Nobody is sure whether the NHL can resume and complete a 2019-20 season paused since March 12 by the coronavirus pandemic.


If the league can start up, nobody knows when or where it will be safe to play games.


Everyone in the league is in that boat, but Jake DeBrusk has a little space carved out for himself: The Bruins' third-year winger also doesn't know where he'll fit in the lineup if play resumes.


“Wherever I can help the team is [...]

Nobody is sure whether the NHL can resume and complete a 2019-20 season paused since March 12 by the coronavirus pandemic.


If the league can start up, nobody knows when or where it will be safe to play games.


Everyone in the league is in that boat, but Jake DeBrusk has a little space carved out for himself: The Bruins' third-year winger also doesn't know where he'll fit in the lineup if play resumes.


“Wherever I can help the team is wherever I go, I guess,” the 23-year-old winger said from Edmonton on Wednesday in a video conference with local reporters. “I do believe I can kind of shuffle around.”


Bruins coach Bruce Cassidy, out of a mix of necessity and curiosity, was in the process of finding out where DeBrusk could play besides where he'd almost always played in his first two NHL seasons — left wing, on a line with veteran center David Krejci.


DeBrusk wasn't on that line or at that position when the B's played their last game, a 2-0 victory over the host Flyers that solidified the Bruins' hold on first place overall in the NHL with 12 games left on their regular-season schedule. He was playing right wing on a line centered by No. 3 center Charlie Coyle, with Sean Kuraly bumped up from the fourth line to play left wing.

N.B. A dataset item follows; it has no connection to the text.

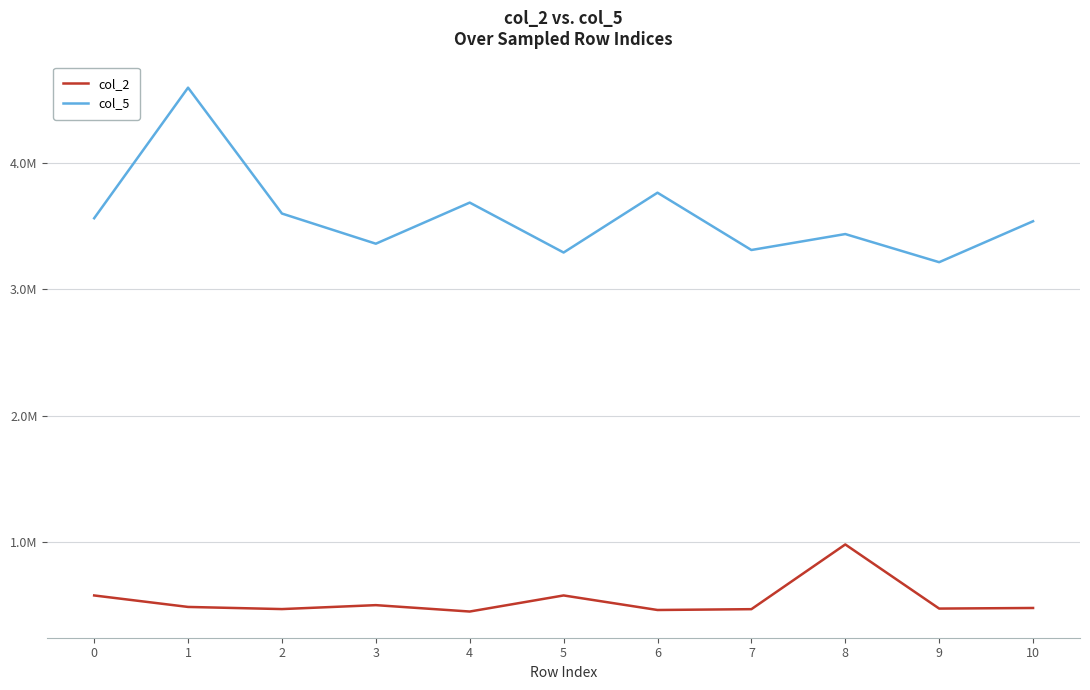

Does the chart have visible grid lines?

Yes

Cassidy has tinkered for the sake of tinkering in the past, but not this time: The coach wanted to see if recently-acquired Ducks wingers Ondřej Kaše and Nick Ritchie could bring instant chemistry to a line with Krejci, and it wasn't hard to move DeBrusk, who was in a terrible slump at the time: He scored only one goal with no assists in the last 14 games before the league went on hiatus.


Stretches like that have marked an otherwise positive start to DeBrusk's career. So have hot streaks. He entered the 2019-20 season hoping to exit that roller coaster, and is disappointed that he has not.


“To be honest with you, I don't know if I really had a consistent stretch this year,” said DeBrusk, who sits fourth on the team with 19 goals through 65 games. “That's frustrating to say. I don't think I'll necessarily have the year I did [last] year — production-wise and overall game. It wasn't necessarily where I wanted it to be.”


DeBrusk, who jumped from 16 goals as a rookie in 2017-18 to 27 a year ago, is trying to use the unexpected break in the season to reset himself when, where or if the NHL can return. And he has an in-house adviser: His father, Louie DeBrusk, played 401 NHL games and is currently an analyst on Hockey Night in Canada telecasts.


“I have watched my games — kind of took a step back and looked at my whole year,” DeBrusk said. “Being back home, my Dad has kind of been all over me about it, so I've been kind of thinking about it a little more than usual.


“I think it's almost a blessing to have this time, because I have had to take a step back and understand what kind of player I want to be in this league, and what kind of player I can be.”


Although a Ritchie-Krejci-Kaše line was by no means etched in stone at the time of the pause, DeBrusk thinks there's a chance he can be the player he wants to be if he plays with Coyle, the Weymouth, Mass., native who was playing some of his best hockey of the season when the schedule was suspended: After putting up 7-13—20 numbers over 41 games in the first half, Coyle was already at 9-8—17 through the first 29 games of the second half.


“I played with Charlie to start the year off [Krejci was injured], and he's been on my right wing at times with Krejci, too, so I've played with him a little bit more than I did last year,” DeBrusk said . “I definitely feel more comfortable there than I normally would.


“I went back to the right side, which I hadn't done since last year, but the last game, last couple of games, I felt that was the best we were playing together. We were building that chemistry.”


Whether to develop more chemistry with Coyle or rediscover chemistry with Krejci (“both are good options, obviously,” DeBrusk said), DeBrusk mostly hopes for a chance to return to whatever version of 2019-20 the NHL can come up with.


“I guess the whys and the hows are up in the air,” he said, “but we want to play. We obviously had a good season, with a good group of guys, and we want to continue that.”